August 08, 2007|Roger Vincent | Times Staff Writer

Auto manufacturer Kia Motors America has agreed to relocate its national parts distribution center from Chino to Meridian Business Park in Riverside, the park's developer said Tuesday.

The business park is being built on land that was formerly part of March Air Reserve Base, one of several Southern California military bases that are being fully or partially converted to civilian use.

Kia will leave a 258,450-square-foot facility in Chino and move in to a new, 404,000-square-foot distribution center being built on Meridian Parkway in Riverside, said Lang Cottrell, regional president of developer LNR Commercial Property Group.

Parties involved in the transaction declined to put a value on it, but a real estate industry expert who asked not to be identified because terms are confidential said the lease was worth about $35 million.

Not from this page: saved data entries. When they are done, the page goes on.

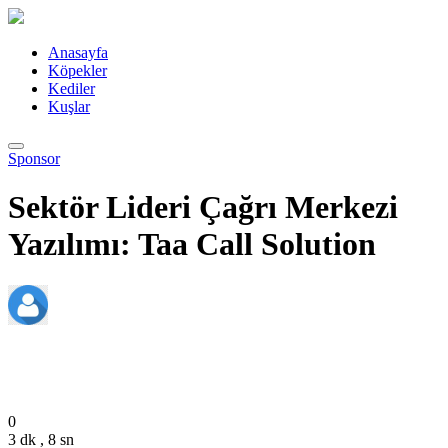
Anasayfa
Köpekler
Kediler
Kuşlar
Sponsor
Sektör Lideri Çağrı Merkezi
Yazılımı: Taa Call Solution
admin
Aralık 25, 2023
0
3 dk , 8 sn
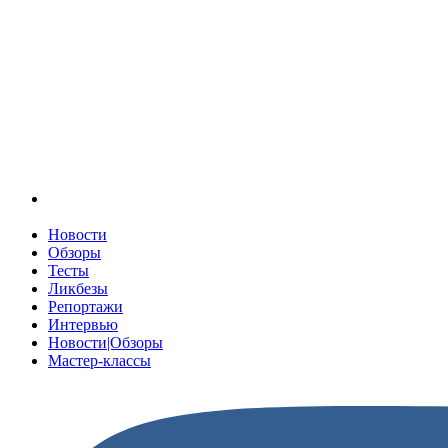
Новости
Обзоры
Тесты
Ликбезы
Репортажи
Интервью
Новости|Обзоры
Мастер-классы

Kia will open the center in January, said spokesman Alex Fedorak. It will store 15,000 parts and be the primary parts distribution point for 126 car dealers in 14 states. The 25 employees there will also fill orders for the rest of the United States and Puerto Rico.

"Kia continues its expansion in the United States to support the steady increase in sales," B.G. Lee, chief executive of Kia Motors America, said in a statement. "This new parts distribution center will have a major supporting role in both Western regional and national growth."

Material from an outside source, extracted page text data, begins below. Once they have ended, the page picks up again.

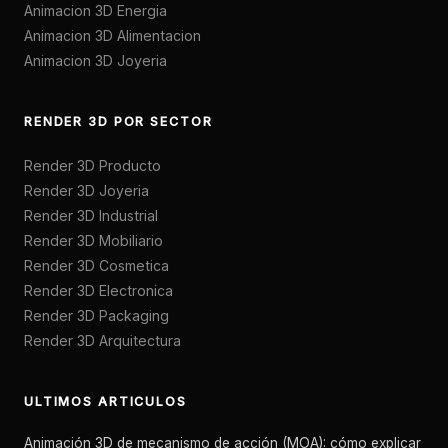
Animacion 3D Energia
Animacion 3D Alimentacion
Animacion 3D Joyeria
RENDER 3D POR SECTOR
Render 3D Producto
Render 3D Joyeria
Render 3D Industrial
Render 3D Mobiliario
Render 3D Cosmetica
Render 3D Electronica
Render 3D Packaging
Render 3D Arquitectura
ULTIMOS ARTICULOS
Animación 3D de mecanismo de acción (MOA): cómo explicar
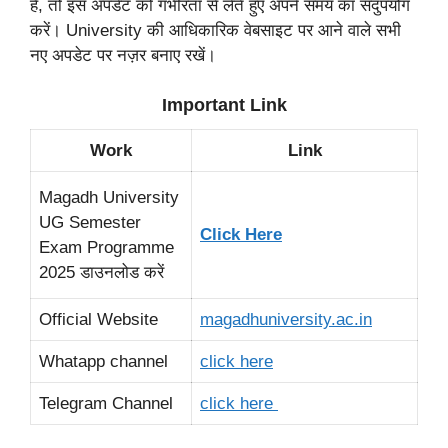
हैं, तो इस अपडेट को गंभीरता से लेते हुए अपने समय का सदुपयोग
करें। University की आधिकारिक वेबसाइट पर आने वाले सभी
नए अपडेट पर नज़र बनाए रखें।
Important Link
Work
Link
Magadh University
UG Semester
Click Here
Exam Programme
2025 डाउनलोड करें
Official Website
magadhuniversity.ac.in
Whatapp channel
click here
Telegram Channel
click here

The South Korean carmaker is the first tenant in the second phase of Meridian Business Park, a 1,000-acre development along Interstate 215 carved from part of the military base in 2000.

Tenants in the first phase include food service distributor McClane Co. and giant British retailer Tesco, which is set to open stores in Southern California this fall and has put its distribution center in the industrial park.

Industrial space is finally getting a little easier to come by in the eastern Inland Empire, said real estate broker David Kim of Studley, who represented Kia in the lease.

"We were extremely tight 18 months ago," he said, with vacancy as low as 2%. It's still difficult for businesses to find industrial space, but vacancy has crept up to 5% or 6%.

"The economy is slowing down a little bit," Kim said. "Fewer orders are coming in and the entire food chain stops from the shelf backward."

Another grocery retailer, Stater Bros., announced Monday that it had renewed the lease on its headquarters and distribution center at the former Norton Air Force Base in Colton for $38 million.